When OCD looks like ADHD

baby girl

Obsessive-compulsive disorder (OCD) and attention deficit hyperactivity disorder (ADHD) may seem like two sides of the same coin.

They certainly share some hyperactive symptoms, but the similarities end there. In fact, treating them with the same protocols could have disastrous effects, especially for children.


ADHD is characterized by short attention span, loose focus and recklessness. OCD has symptoms of intense repetition, calculated decision-making and an over-consideration of consequences.

ADHD is commonly treated with the prescription drug Ritalin – but giving this drug to a person with OCD will only increase and agitate his or her symptoms.

Studying impulsivity differences

In a recent study from Tel Aviv University, researchers examined 30 people with OCD, 30 with ADHD and 30 with no symptoms. They compared the effects of each disorder against a set of questionnaires and cognitive tests. The participants were male, and their average age was 30 years.

Both OCD and ADHD groups performed worse than the control group on the tests. The ADHD group showed more impulsivity than the other groups. The OCD group did not perform significantly different than the control group, but they did report a bias in their perceived levels of impulsivity.

ADHD more familiar, a more common diagnosis

The researchers explained that “a negative association between OC symptoms and response inhibition and a bias in self-perception of impulsivity was found only in the OCD group,” suggesting that people with OCD tend to overestimate their impulsivity.
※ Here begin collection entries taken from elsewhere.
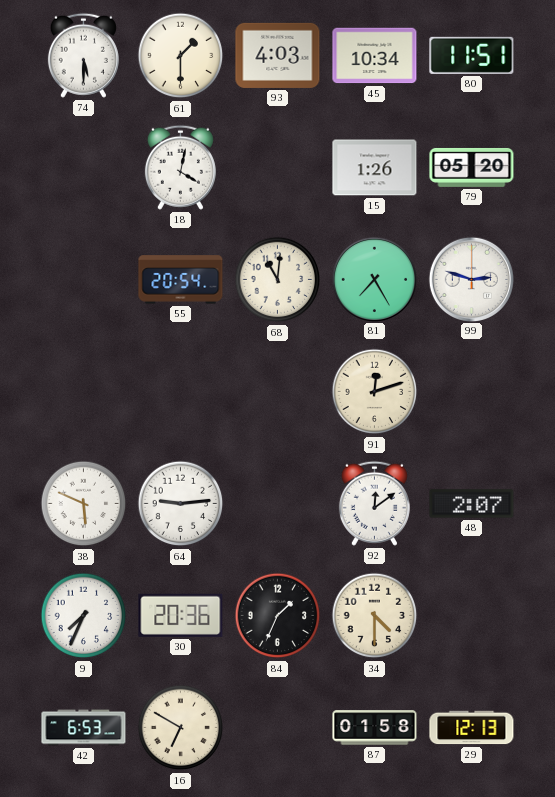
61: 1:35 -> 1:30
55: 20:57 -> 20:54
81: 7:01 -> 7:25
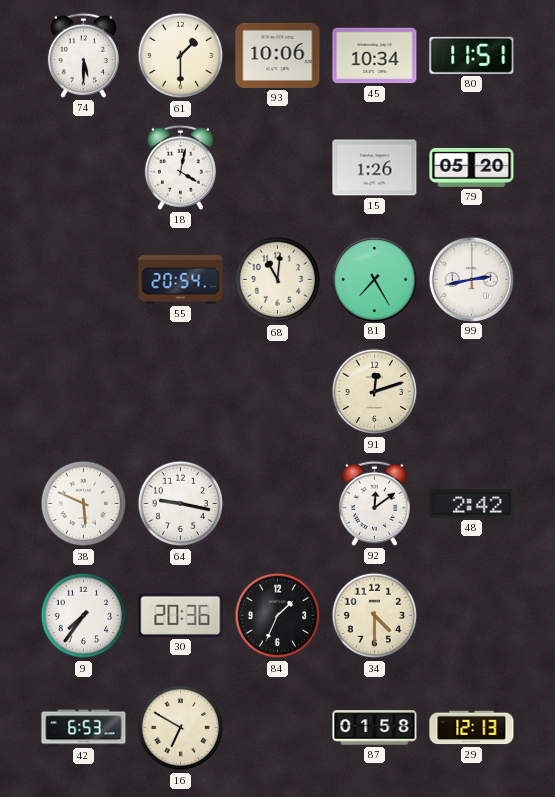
93: 4:03 -> 10:06
99: 2:48 -> 2:43
64: 9:14 -> 9:17
48: 2:07 -> 2:42
9: 7:34 -> 7:36
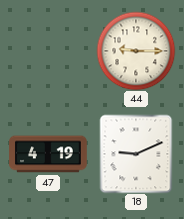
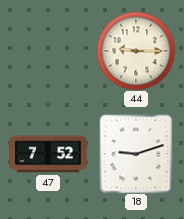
47: 4:19 -> 7:52
18: 9:11 -> 9:12
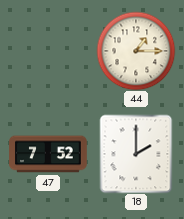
44: 9:15 -> 1:15
18: 9:12 -> 2:00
These findings highlight the ease with which many children can get misdiagnosed for the wrong disorder. Compulsive behavior could be viewed, by an observer as well as the afflicted person, as fidgety behavior. Additionally, ADHD is the “go-to” disorder for children these days, while OCD is diagnosed much less often.
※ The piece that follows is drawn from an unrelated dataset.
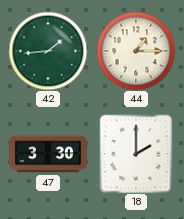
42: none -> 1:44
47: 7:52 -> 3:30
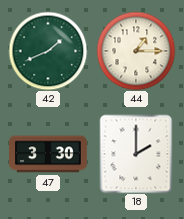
42: 1:44 -> 1:41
Incorrect diagnosis could be problematic

If diagnosed incorrectly, a child’s future could become much more challenging with unnecessary medication, treatment and side effects as well as psychological problems stemming from behavioral problems.

“It’s more likely that a young student will be diagnosed with ADHD instead of OCD because teachers see so many people with attention problems and not many with OCD,” said Professor Reuven Dar of TAU’s School of Psychological Sciences. “If you don’t look carefully enough, you could make a mistake.”